**Work item**
For this exercise, transcribe all the entries exactly as given and omit the images.

**Records for the exercise**

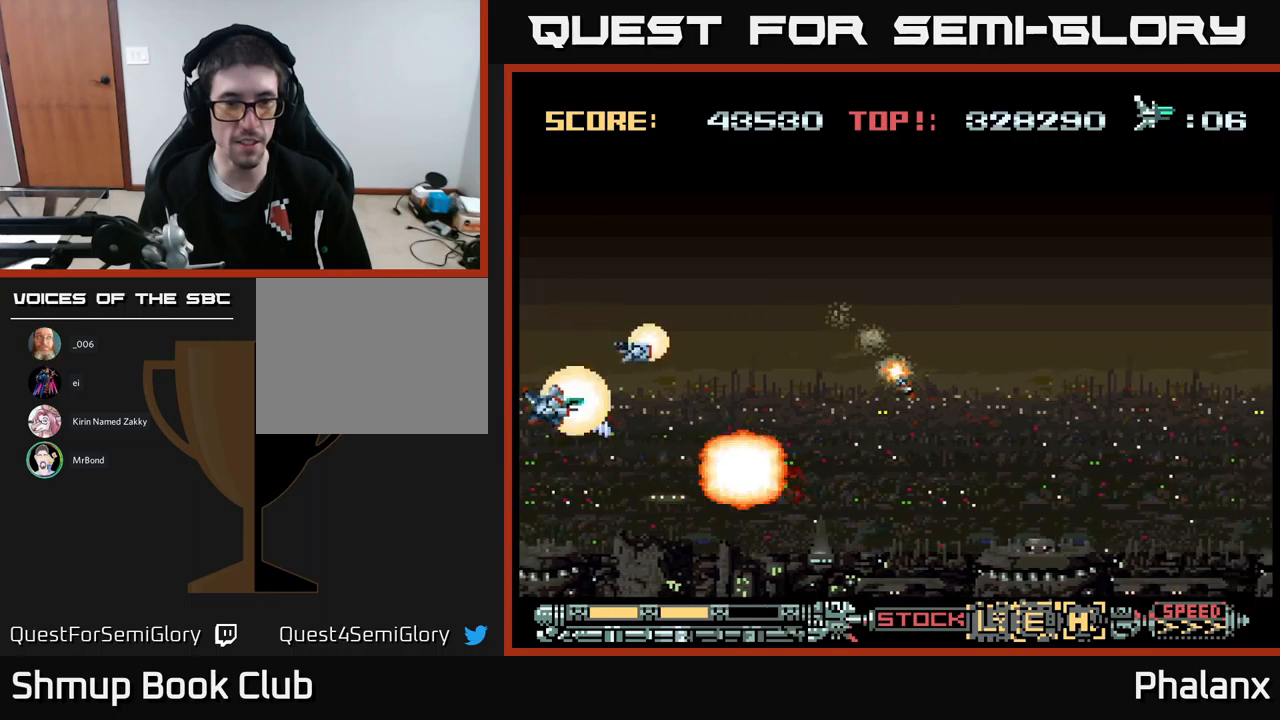
{"buttons": ["A", "DPAD_DOWN", "DPAD_RIGHT"], "events": [[33, "DPAD_LEFT", "down"], [33, "DPAD_UP", "down"], [150, "DPAD_LEFT", "up"], [283, "DPAD_UP", "up"], [333, "DPAD_RIGHT", "down"], [367, "DPAD_DOWN", "down"]]}
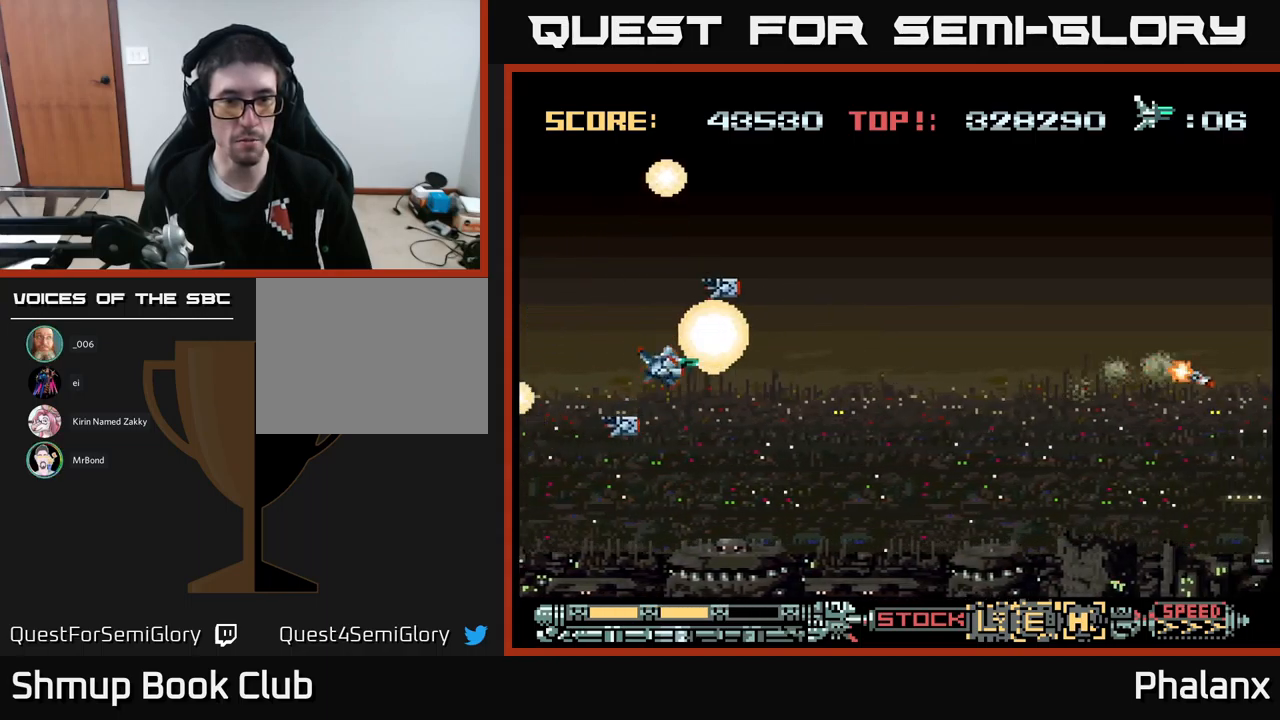
{"buttons": ["A", "DPAD_RIGHT"], "events": [[50, "DPAD_DOWN", "up"]]}
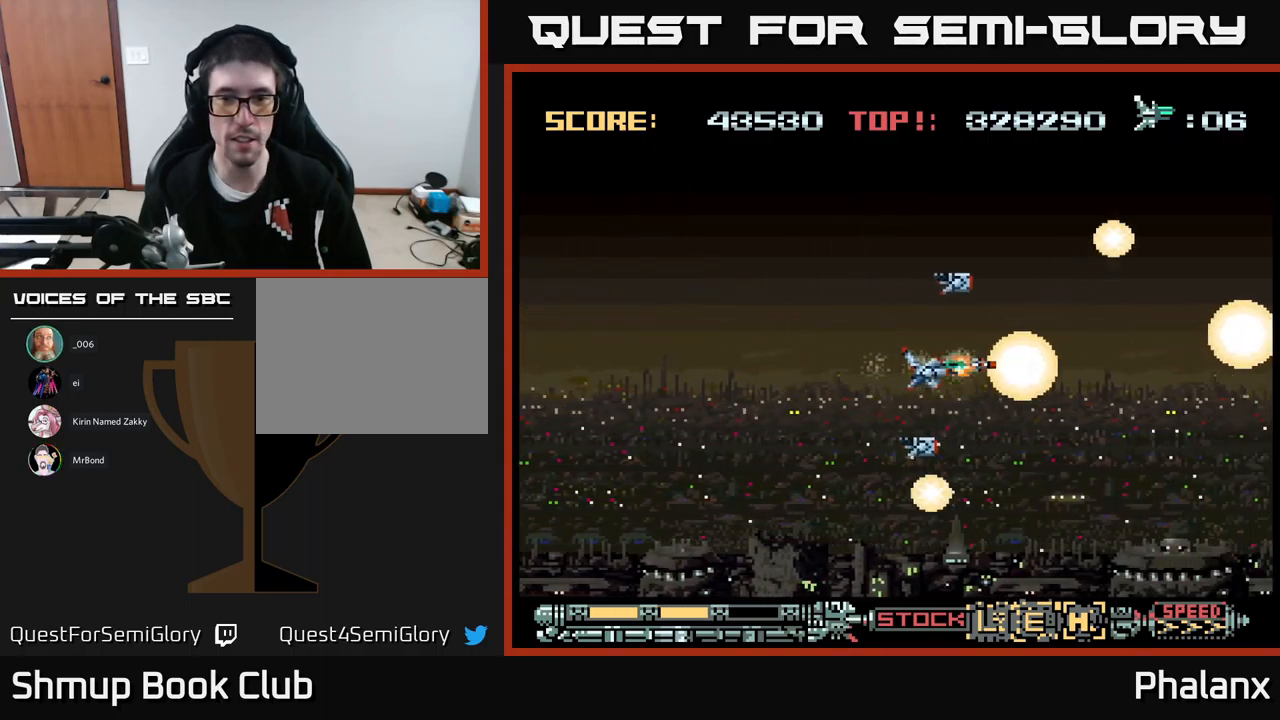
{"buttons": ["A"], "events": [[317, "DPAD_RIGHT", "up"]]}
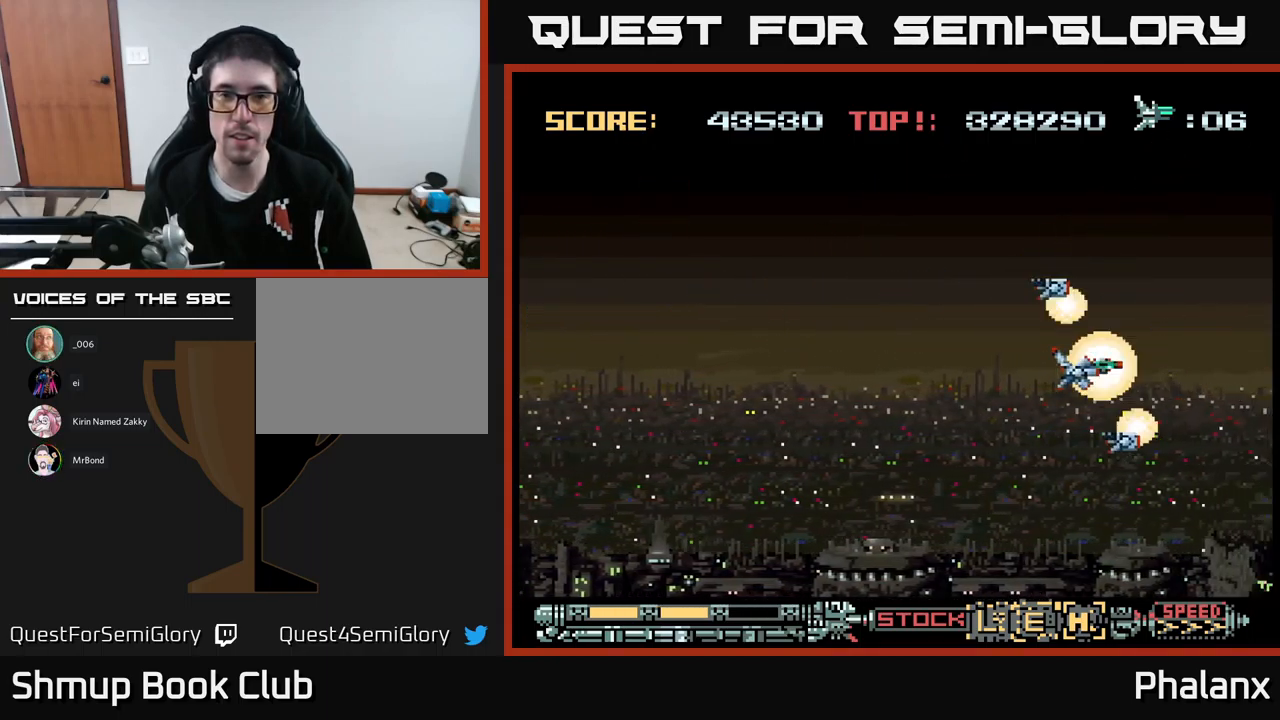
{"buttons": ["A"], "events": []}
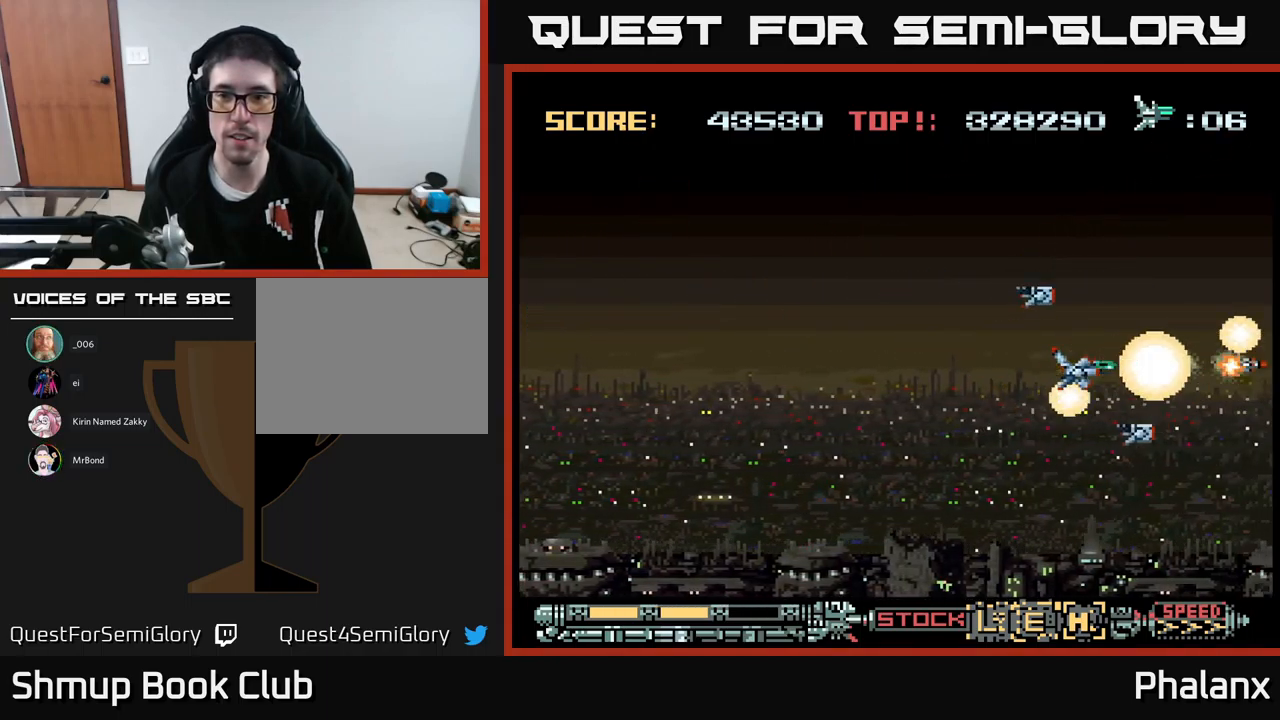
{"buttons": ["A"], "events": []}
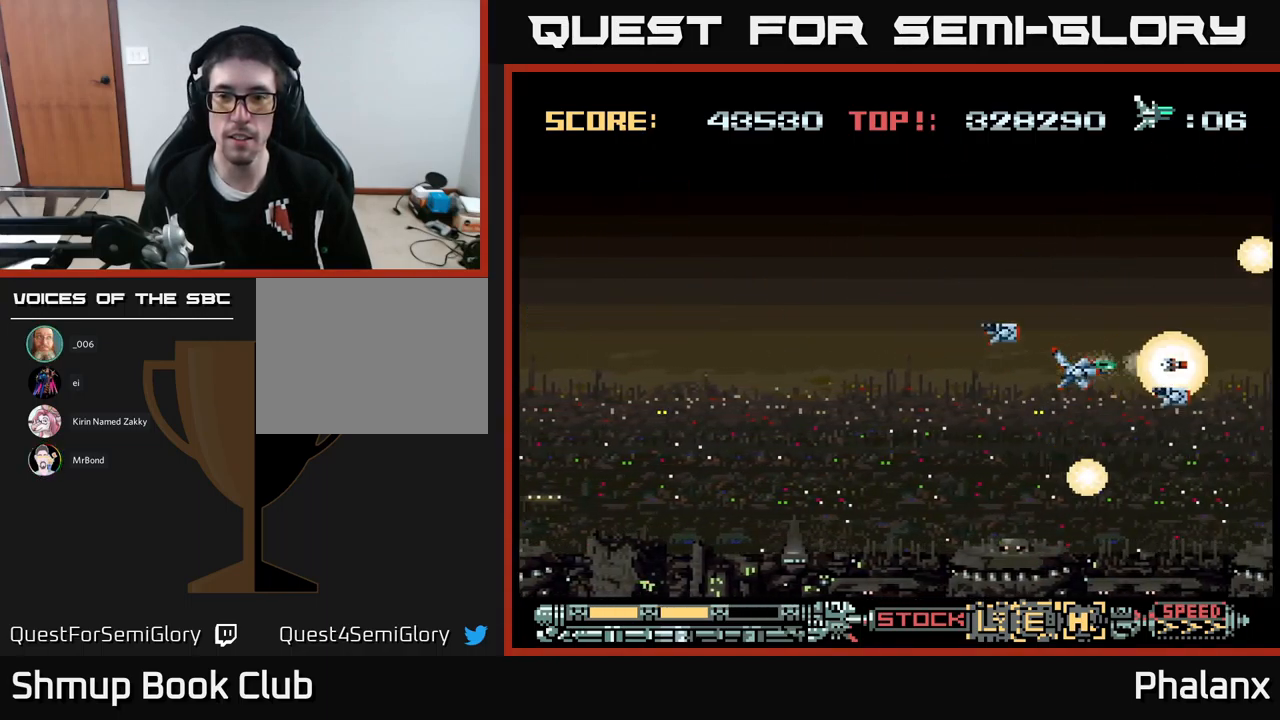
{"buttons": ["A"], "events": []}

**Solved exercise**
{"buttons": ["A", "DPAD_DOWN", "DPAD_RIGHT"], "events": [[33, "DPAD_LEFT", "down"], [33, "DPAD_UP", "down"], [150, "DPAD_LEFT", "up"], [283, "DPAD_UP", "up"], [333, "DPAD_RIGHT", "down"], [367, "DPAD_DOWN", "down"]]}
{"buttons": ["A", "DPAD_RIGHT"], "events": [[50, "DPAD_DOWN", "up"]]}
{"buttons": ["A"], "events": [[317, "DPAD_RIGHT", "up"]]}
{"buttons": ["A"], "events": []}
{"buttons": ["A"], "events": []}
{"buttons": ["A"], "events": []}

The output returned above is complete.